2. The offending emails came to me in 2005; has their payload been forgotten ?
3. What in my syntax is causing ClamAV to skip all but one directory and even to skip all files within that directory ?
4. Where else should I look in order to find and clean out the present location of the offending payload ?
5. Where are the payloads likely to be located in my Trisquel 7 file system ?
Nothing to do with ClamAV, 'cuz it's a Mozilla/linux feature.
It's related to a Mozilla bug:
https://bugzilla.mozilla.org/show_bug.cgi?id=209501 ... They've been working on it since 2003 ...
In one of my Trisquel PC's, on which I haven't yet started consolidating emails, I found two emails with no subject, no headers, and no body but with the 12/31/1969 date as the only information, associated with folders in which the latest entries were both related to the changing of passwords, one for this Trisquel forum and the other for my McAfee antivirus (used on the WinXP OS on my laptop).
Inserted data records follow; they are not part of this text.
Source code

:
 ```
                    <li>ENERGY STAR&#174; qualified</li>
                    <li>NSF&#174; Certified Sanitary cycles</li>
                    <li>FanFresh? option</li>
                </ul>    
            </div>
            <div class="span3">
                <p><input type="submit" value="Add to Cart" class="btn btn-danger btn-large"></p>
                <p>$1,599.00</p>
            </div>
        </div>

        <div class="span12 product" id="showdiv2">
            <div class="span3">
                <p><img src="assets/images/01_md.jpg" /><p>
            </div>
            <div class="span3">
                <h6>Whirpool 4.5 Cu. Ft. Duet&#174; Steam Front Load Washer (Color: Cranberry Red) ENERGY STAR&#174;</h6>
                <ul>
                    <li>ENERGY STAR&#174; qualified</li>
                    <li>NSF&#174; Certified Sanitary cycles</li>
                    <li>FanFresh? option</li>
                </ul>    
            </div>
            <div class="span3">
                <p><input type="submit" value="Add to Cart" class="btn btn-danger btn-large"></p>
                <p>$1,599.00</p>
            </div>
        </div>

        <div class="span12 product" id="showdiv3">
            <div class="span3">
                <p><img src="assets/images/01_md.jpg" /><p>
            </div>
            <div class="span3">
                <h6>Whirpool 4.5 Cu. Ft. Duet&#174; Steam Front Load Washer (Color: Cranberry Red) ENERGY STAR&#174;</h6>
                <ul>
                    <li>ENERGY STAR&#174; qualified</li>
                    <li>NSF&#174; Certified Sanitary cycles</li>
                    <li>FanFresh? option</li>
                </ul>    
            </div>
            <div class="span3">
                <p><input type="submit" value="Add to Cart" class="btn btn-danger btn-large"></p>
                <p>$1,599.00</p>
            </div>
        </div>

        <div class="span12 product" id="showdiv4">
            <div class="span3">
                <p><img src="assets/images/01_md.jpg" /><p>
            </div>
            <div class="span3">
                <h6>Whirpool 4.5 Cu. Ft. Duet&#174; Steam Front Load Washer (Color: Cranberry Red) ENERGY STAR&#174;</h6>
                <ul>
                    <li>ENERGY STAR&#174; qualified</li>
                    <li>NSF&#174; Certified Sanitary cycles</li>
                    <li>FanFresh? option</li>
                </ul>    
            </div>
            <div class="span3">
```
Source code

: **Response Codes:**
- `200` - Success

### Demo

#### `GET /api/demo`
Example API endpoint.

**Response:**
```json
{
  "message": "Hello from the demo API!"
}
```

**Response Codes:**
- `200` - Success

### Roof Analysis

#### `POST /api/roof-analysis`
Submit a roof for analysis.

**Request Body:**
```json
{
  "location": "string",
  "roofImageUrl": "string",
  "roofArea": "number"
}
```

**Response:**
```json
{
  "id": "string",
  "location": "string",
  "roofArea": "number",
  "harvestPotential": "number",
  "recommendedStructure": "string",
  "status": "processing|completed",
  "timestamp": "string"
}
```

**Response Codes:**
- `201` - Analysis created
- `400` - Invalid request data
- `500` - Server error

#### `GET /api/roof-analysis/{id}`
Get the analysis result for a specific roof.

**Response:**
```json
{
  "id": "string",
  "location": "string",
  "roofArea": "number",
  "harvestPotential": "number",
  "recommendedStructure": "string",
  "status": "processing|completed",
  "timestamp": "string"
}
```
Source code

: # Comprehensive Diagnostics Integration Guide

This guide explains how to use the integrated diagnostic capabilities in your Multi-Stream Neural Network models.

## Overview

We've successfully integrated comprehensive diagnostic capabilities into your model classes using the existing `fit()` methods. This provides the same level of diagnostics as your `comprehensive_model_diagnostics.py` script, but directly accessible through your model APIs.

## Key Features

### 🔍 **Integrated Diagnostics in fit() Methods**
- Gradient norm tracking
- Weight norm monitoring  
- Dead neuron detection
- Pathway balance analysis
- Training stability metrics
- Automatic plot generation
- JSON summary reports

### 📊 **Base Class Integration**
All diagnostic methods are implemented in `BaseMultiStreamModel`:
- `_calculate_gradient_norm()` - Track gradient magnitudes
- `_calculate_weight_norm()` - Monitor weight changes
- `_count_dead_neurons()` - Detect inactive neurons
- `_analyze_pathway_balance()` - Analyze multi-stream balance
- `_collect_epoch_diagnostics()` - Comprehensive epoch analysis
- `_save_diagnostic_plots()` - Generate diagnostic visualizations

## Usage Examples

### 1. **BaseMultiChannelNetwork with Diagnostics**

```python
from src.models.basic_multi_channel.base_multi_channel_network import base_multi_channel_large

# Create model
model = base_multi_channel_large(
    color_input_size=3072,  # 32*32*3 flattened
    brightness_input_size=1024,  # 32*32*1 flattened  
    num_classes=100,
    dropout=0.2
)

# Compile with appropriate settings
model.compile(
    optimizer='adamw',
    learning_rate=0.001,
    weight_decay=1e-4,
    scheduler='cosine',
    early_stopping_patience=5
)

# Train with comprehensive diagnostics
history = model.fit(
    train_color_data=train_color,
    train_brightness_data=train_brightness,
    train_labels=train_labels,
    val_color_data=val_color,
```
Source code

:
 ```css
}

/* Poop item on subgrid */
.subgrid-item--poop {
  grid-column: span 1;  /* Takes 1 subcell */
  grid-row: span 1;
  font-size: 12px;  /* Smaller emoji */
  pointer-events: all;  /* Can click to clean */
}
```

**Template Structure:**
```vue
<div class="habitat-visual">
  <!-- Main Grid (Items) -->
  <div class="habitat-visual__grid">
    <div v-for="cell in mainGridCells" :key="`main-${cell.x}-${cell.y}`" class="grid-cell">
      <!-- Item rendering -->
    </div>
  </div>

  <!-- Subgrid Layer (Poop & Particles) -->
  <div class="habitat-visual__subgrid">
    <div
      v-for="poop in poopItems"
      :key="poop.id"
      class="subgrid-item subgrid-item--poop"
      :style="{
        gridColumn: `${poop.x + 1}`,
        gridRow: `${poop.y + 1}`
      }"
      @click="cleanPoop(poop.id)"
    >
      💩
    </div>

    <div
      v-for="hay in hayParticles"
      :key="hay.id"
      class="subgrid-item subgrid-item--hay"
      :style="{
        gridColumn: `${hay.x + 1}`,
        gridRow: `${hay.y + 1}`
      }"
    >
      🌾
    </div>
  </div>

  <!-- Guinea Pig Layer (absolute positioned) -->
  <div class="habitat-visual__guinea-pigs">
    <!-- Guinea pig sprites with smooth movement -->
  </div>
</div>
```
Evidently, folks in the linux community have been using linux's zero-time glitch to make/modify admin passwords with some sort of trickery:
http://www.codejourneymen.com/content/adding-admin-user-drupal-site-without-overwriting-admin-user
https://books.google.com/books?id=tj0-8ctawTsC&pg=PA108&lpg=PA108&dq=password+12/31/1969#v=onepage&q=password%2012%2F31%2F1969&f=false
Search on "password 12/31/1969" and you'll see how ubiquitous this problem is.
Finding where this mysterious phantom email resides is another matter having nothing to do with malware.
Call it dateware, if you will.
If one could "copy" emails from Icedove's "search" results into a destination folder and then manually delete them with the search-results popup, then the problem of generating phantom emails that have the 12/31/1969 date in the destination folder would be solved, but one cannot do so. There is only a "move" function, and that is what is broken. The Mozilla bug describes this, just as I observed in my original posting.
I also noticed that while performing "search and move" operations in Icedove that obtained large numbers of hits (from tens to thousands) the move would repeat itself from one to three times, resulting in a count of emails moved that was a corresponding multiple of the number of emails actually moved. of course, we can now deduce that the extra X*(n - 1) emails were in fact phantom emails. Such phantom emails do not accumulate in any one destination; they just disappear into one master phantom, The Phantom. That is confirmed when the search and delete function finds a hundred hits or so, but only one The Phantom ends up visible in the trash folder.
As these phantoms have a source in dateware rather than malware, we probably don't have to worry about them any more.